Treslove covets their right to grieve – for some bizarre reason, whenever he fancies a woman, his imagination leaps forward to the moment they die, consumptively, in his arms, preferably to the crashing final chords of La Boheme – but most of all he is consumed by jealousy for their Jewish identity, to the extent that a Finkler becomes his name for a Jew.

A mugging incident, in which Treslove may or may not be the victim of an anti-Semitic attack, jolts him out of inertia. He begins a reasonably sensible relationship with Hepzibah, Sevick’s great-niece, and pursues his immersion into Jewish culture with hilarious zeal.
The book explodes, with masterful clarity, the mix of pride and shame, and the arguments, that can splinter the Jewish community; the self-absorbed Treslove ricochets haplessly between Sevick, who is pro-Israel and finding the multitude of his griefs too much, and Finkler, who is anti and eventually loses control.

The Finkler Question seemed by far the most attractive review option of the six shortlisted titles in this year’s Man Booker Prize (see Country Life, October 6, Book Reviews) and has certainly fulfilled expectation. Every line is quotable, the dialogue dazzling, the use of language breathtakingly original and it’s very, very funny. If the Booker were only about fine writing, this would win hands down.

Started Early, Took My Dog by Kate Atkinson (Doubleday, £18.99)
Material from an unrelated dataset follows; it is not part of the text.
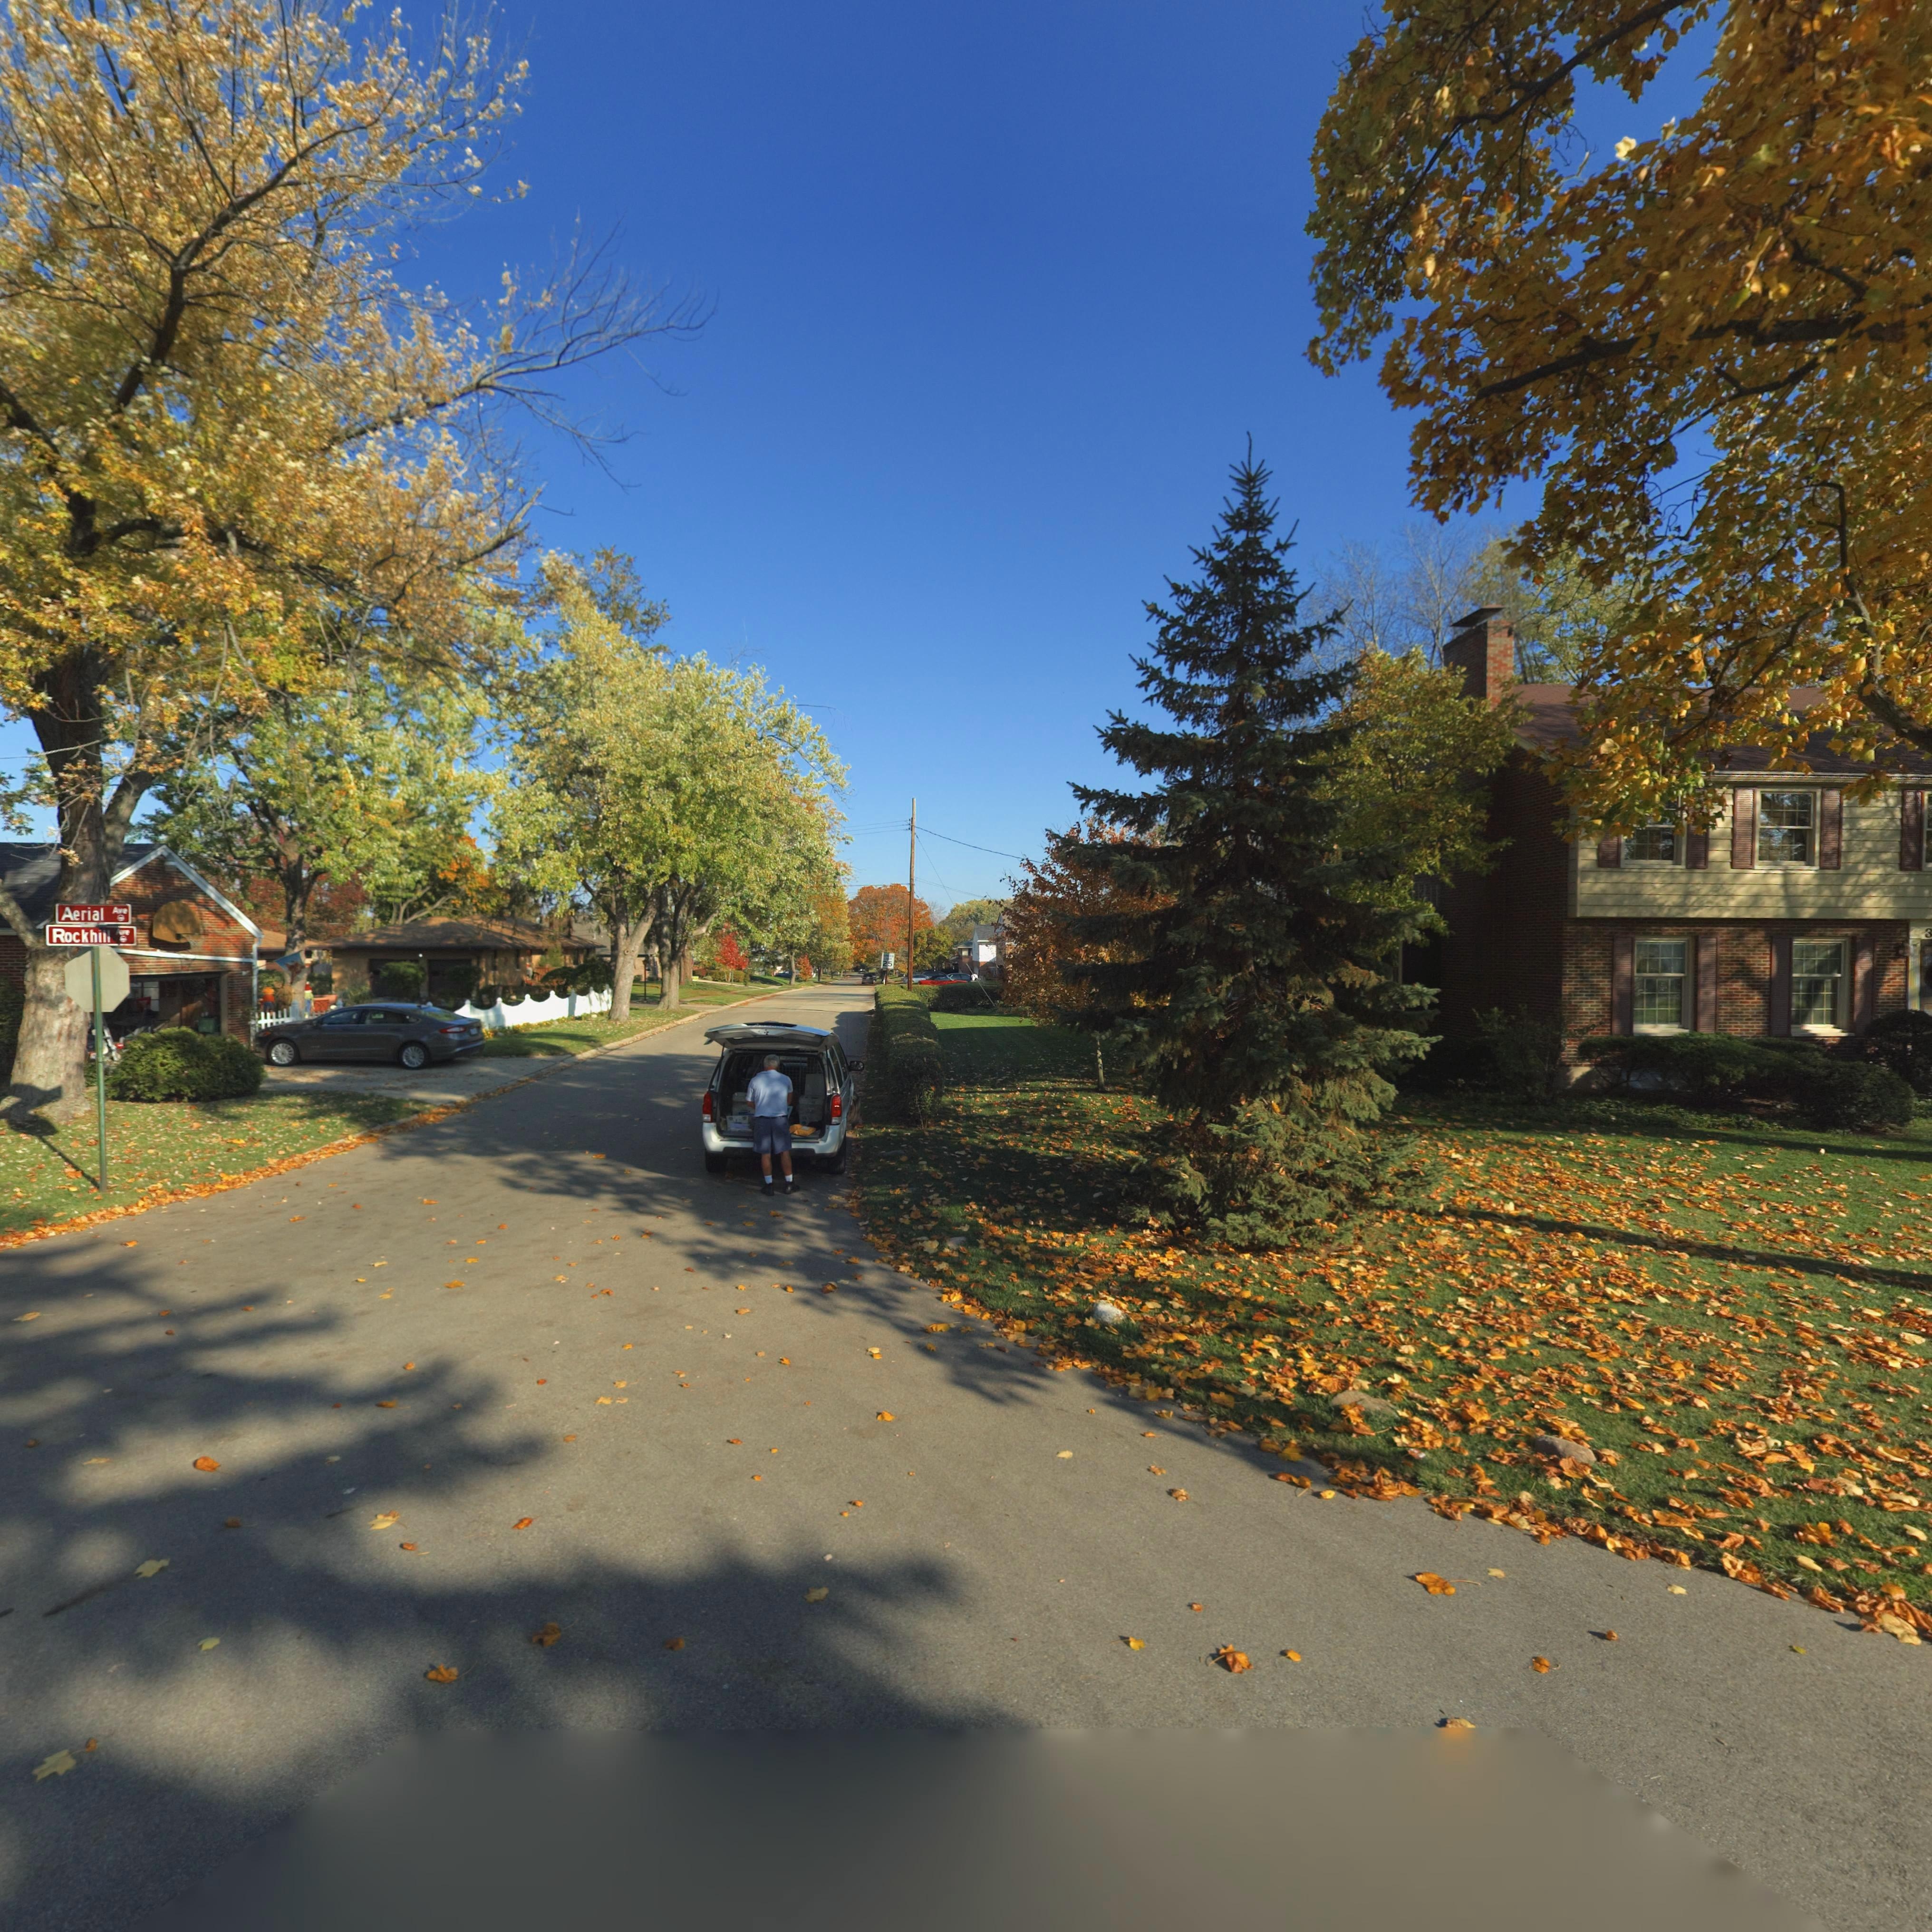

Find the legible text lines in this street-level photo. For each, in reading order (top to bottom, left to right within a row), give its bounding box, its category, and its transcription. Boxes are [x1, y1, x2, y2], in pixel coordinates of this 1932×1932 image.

[1924, 928, 1932, 938] StreetNumber: 3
Tracy Waterhouse is in her mid-50s, an unfulfilled, lonely, defensive ex-policewoman, when in a moment of madness she makes a life-changing purchase in a seedy shopping complex in Leeds. There is only one witness: Tilly, an elderly actress who is on the verge of senile dementia, but for whom the scene triggers a buried memory from her own tragic past.

Enter Kate Atkinson’s compelling creation, Jackson Brodie, a world-weary detective whose attractiveness somehow oozes off the page. He has been hired by New Zealander Hope McMaster, who was adopted, to find out her Leeds origins.

The social worker who handled Hope’s case is strangely reluctant to discuss it, but Tracy Waterhouse’s name is on the file and Brodie knows that somehow it’s connected with the murder of a prostitute in the 1970s. There was clearly a police cover-up and Brodie needs to speak to Tracy, but she is now on the run, and someone else is racing him to get to her.

Labelling Kate Atkinson a crime-writer does not begin to do her originality and humour justice; her characters are reflective, real and funny. In this instance, she is particularly good at conjuring the stifling corruption of a provincial police station, and the mounting paranoia which threatens to disturb their retirement years later.  

A new work by Atkinson is a treat to be is to be saved for a long train journey or afternoon by the fire, when it can be properly appreciated. Brodie, also, deserves to join the cast of cult television detectives, and this is set to happen when the six-part Case Histories hits BBC 1 in early 2011.